(Beginning of ENTRIES SUPPLIED)

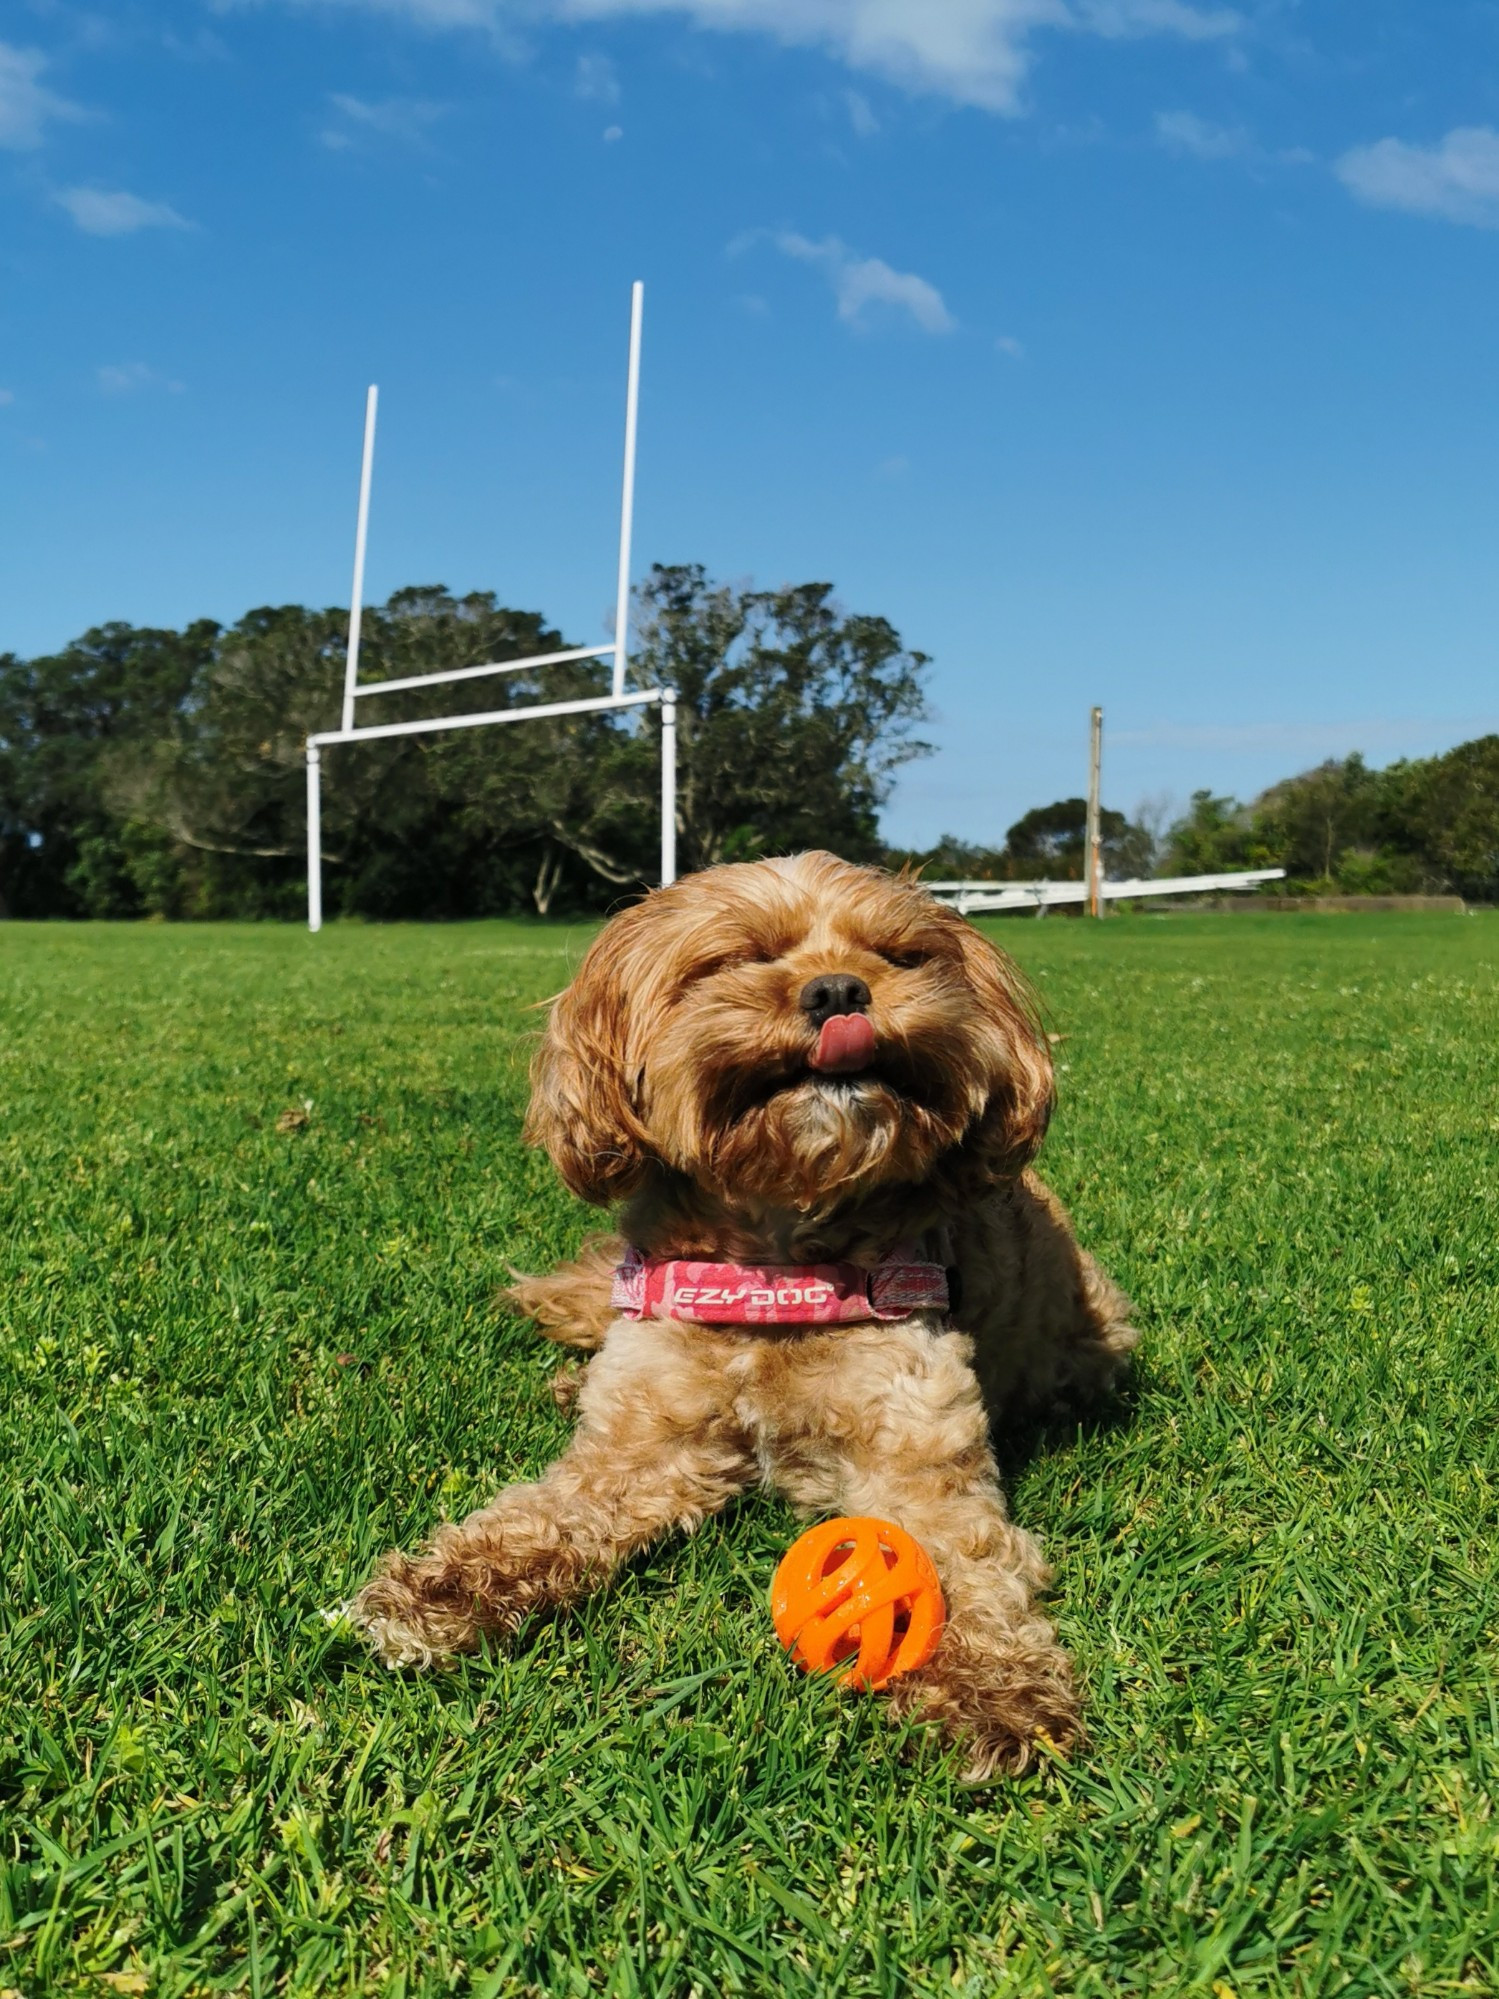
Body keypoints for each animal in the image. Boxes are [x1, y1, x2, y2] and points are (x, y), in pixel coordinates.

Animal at [351, 851, 1135, 1775]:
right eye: (738, 957)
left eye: (898, 955)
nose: (839, 989)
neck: (774, 1264)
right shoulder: (639, 1440)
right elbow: (543, 1512)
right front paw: (444, 1586)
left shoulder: (917, 1455)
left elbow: (959, 1565)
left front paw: (993, 1689)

(End of ENTRIES SUPPLIED)

◆ **ABOUT THIS TASK**:
Taking every line of the records above into account, tally those that contain "right" and give only the total.

◆ **ANSWER TO THIS EXERCISE**:
4